Carol Highsmith’s work has featured in some of America’s most prized books on history, landscapes and religion. She donated an eponymous photography collection to the Library of Congress and has work included in the top six collections from 15 million images in the Library’s Prints & Photographs archive. Her work can also be found in national publications including Time, New York Times and The Washington Post Magazine.
Caught in the act
Highsmith may well have been surprised, then, to receive a letter from License Compliance Services (LCS), on behalf of Getty subsidiary Alamy Limited, alleging copyright infringement. LCS had apparently ‘scraped’ the image from Highsmith’s website and requested a payment of $120 if she wanted to continue to use the photograph.

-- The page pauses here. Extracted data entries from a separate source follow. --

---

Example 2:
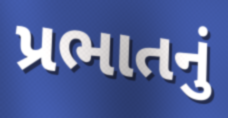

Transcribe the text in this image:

પ્રભાતનું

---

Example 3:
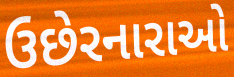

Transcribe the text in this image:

ઉછેરનારાઓ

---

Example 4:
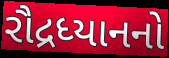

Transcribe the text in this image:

રૌદ્રધ્યાનનો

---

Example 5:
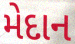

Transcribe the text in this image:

મેદાન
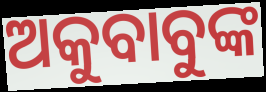
ଅକୁବାବୁଙ୍କ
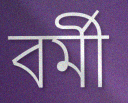
বৰ্মী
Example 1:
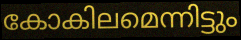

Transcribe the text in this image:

കോകിലമെന്നിട്ടും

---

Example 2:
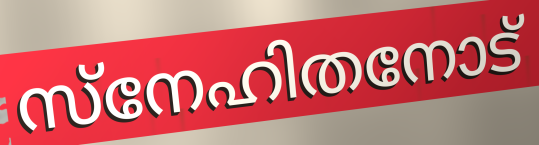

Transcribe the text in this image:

സ്നേഹിതനോട്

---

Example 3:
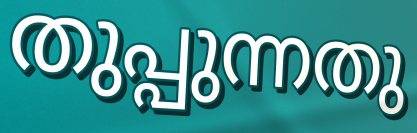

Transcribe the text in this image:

തുപ്പുന്നതു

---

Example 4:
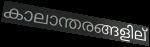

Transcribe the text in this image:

കാലാന്തരങ്ങളില്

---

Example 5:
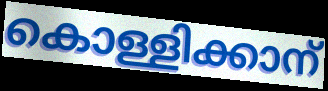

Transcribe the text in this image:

കൊള്ളിക്കാന്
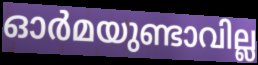
ഓർമയുണ്ടാവില്ല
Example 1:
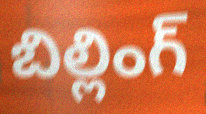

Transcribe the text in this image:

బిల్లింగ్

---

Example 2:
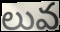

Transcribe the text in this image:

లువ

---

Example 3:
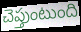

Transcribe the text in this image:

చెప్తుంటుంది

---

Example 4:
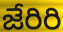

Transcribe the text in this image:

జేరిరి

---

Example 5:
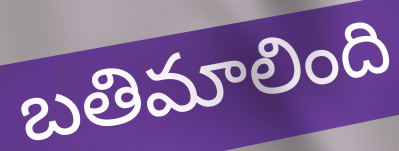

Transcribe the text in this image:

బతిమాలింది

It’s perhaps worth mentioning here that until Highsmith received the notification, she wasn’t aware that not only had the company had been charging others to use images that she had donated to the Library of Congress for free public use, but that Getty and Alamy had also been selling thousands of other Highsmith originals, many stamped with false watermarks.
Pushing back with a lawsuit
Perhaps unsurprisingly, Highsmith responded not with a cheque for $120 but with a $1 billion copyright lawsuit against Getty Images over the ‘gross misuse’ of more than 18,000 of her photographs. The suit alleges that Getty had ‘misappropriated Ms. Highsmith’s generous gift to the American people’ and were ‘unlawfully charging licensing fees’, at the same time
Getty has been uncharacteristically silent on the subject, though it did say it was reviewing the complaint which it believed was ‘based on a number of misconceptions’. Whether or not the company will maintain that charging for public domain content differs from asserting ownership of the copyright remains to be seen.

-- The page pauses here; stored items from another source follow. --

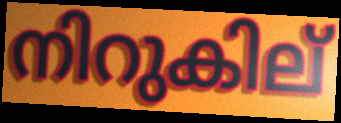
നിറുകില്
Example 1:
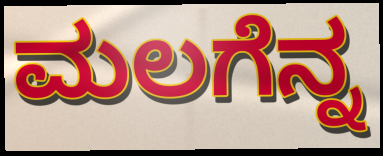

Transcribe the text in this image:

ಮಲಗೆನ್ನ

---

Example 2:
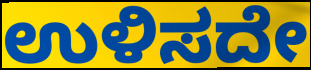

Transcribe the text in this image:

Putting a figure on damages
If Getty does lose the suit, it could be a costly error. While it’s difficult to estimate just how much Getty has benefited from the Highsmith collection, the photographer’s attorneys have already calculated damages of between $46 million and $470 million. In the wake of a similar case over an infringement of Haiti earthquake photos, Highsmith could also be in line for a payout of more than $1 billion. Now that would be worth framing!